Web 2.0 assistive technology also improves leisure activities. For example, there is a misconception that hard-of-hearing people can’t enjoy music. Eye Music, a sensory substitution device (SSD), makes this possible. Eye Music uses pixels and multicolored lights to help deaf and hard-of-hearing people enjoy music. For example, white lights signal vocals, while green lights signal reeds.

What about people who can’t move or speak? Yes, Web 2.0 technology also opens the world to them. They can now have “unscripted” conversations through a brain-scanning speller that is currently being developed.

Release of Commando Web 2.0 for SEO Optimization

Internet marketing guru Anthony Hayes released the much anticipated Commando Web 2.0 in September of 2014. Commando is a new SEO or search engine optimization tool that Hayes is calling “the best thing” he has developed in posting software. Web 2.0 Commando is a bulk Web 2.0 tool for posting and creating accounts on the internet.

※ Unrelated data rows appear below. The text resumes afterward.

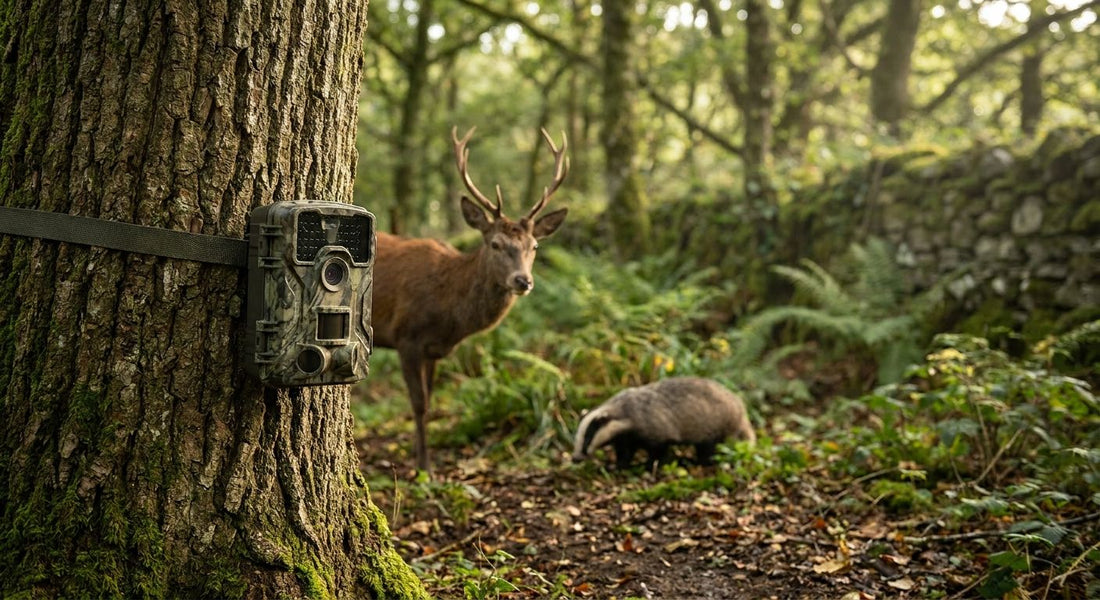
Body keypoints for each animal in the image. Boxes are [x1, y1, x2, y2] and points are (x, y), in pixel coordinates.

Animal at [371, 126, 569, 472]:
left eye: (534, 246)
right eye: (495, 244)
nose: (523, 280)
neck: (449, 314)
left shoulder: (433, 350)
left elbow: (431, 400)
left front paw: (422, 456)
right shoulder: (405, 336)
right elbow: (419, 404)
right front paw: (424, 467)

Industry experts are calling Commando an SEO optimization tool that produces fully optimized posts on the internet. One of Commando’s unique features is an option to add tags automatically for videos and other graphics on postings.

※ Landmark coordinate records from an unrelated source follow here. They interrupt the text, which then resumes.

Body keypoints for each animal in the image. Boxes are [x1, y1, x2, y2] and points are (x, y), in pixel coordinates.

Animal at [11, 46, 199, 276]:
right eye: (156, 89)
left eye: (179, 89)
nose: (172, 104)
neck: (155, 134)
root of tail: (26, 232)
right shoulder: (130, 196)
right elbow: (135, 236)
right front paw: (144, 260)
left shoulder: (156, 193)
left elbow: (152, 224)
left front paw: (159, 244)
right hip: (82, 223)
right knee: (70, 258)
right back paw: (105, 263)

Hayes, who is the owner of Commando SEO, talked about his new tool recently in a Google Plus Hangout and was quoted by Newswire.Net as saying, “My first attempt at any kind of software was around 2 years ago when I launched my first product. It was and still is a very powerful tool. At the time it was generating page one rankings for hundreds of keywords, but I haven’t used the plugin at all in the last year and a half.” Hayes went on to explain he wasn’t satisfied with the tool and worked hard to make it even more powerful and efficient.

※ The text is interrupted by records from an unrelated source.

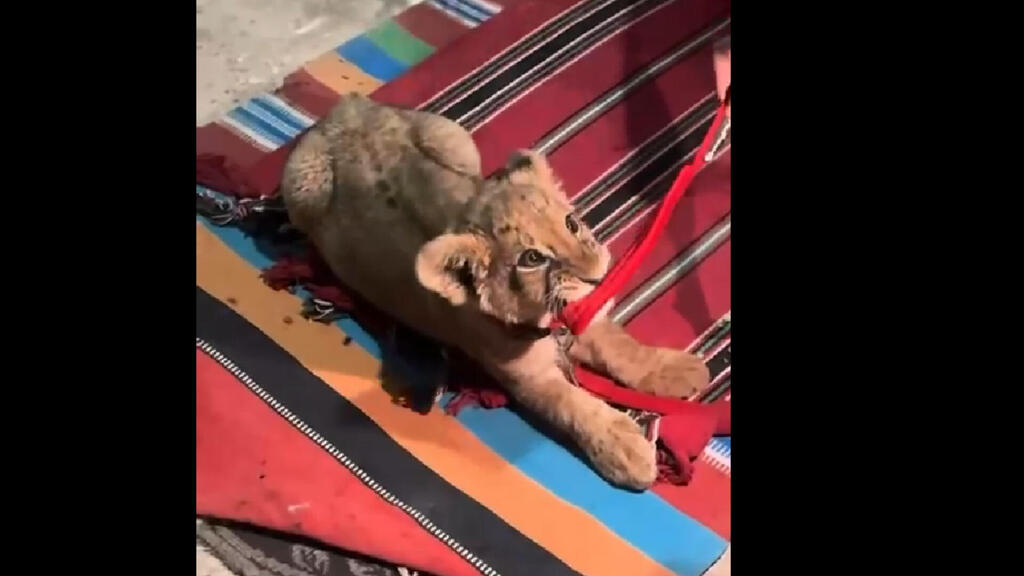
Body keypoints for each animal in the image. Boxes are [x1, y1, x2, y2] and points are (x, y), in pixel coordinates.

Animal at [281, 93, 709, 490]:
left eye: (571, 223)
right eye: (532, 258)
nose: (595, 276)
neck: (548, 317)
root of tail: (345, 108)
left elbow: (618, 346)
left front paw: (679, 371)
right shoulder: (528, 377)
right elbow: (574, 405)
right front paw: (627, 450)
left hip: (453, 138)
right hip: (305, 187)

Some key features of Web 2.0 Commando include:

  • Users can post on numerous pages with unlimited accounts from the same sites.
  • Accounts that are random can be used each time.
  • Anchor text automatically varies.
  • Tags are optimized, such as H tags.
  • Alt tags are optimized as well and inserted automatically.
  • Each post uses video and graphics that are randomized.
  • A tiered linking technique is used for posting.

Hayes further explained, when discussing his invention on Google Plus Hangout, that there is no other software that has the same crucial features as Web 2.0 Commando, and he feels positive this will make his product the top SEO posting tool in today’s market.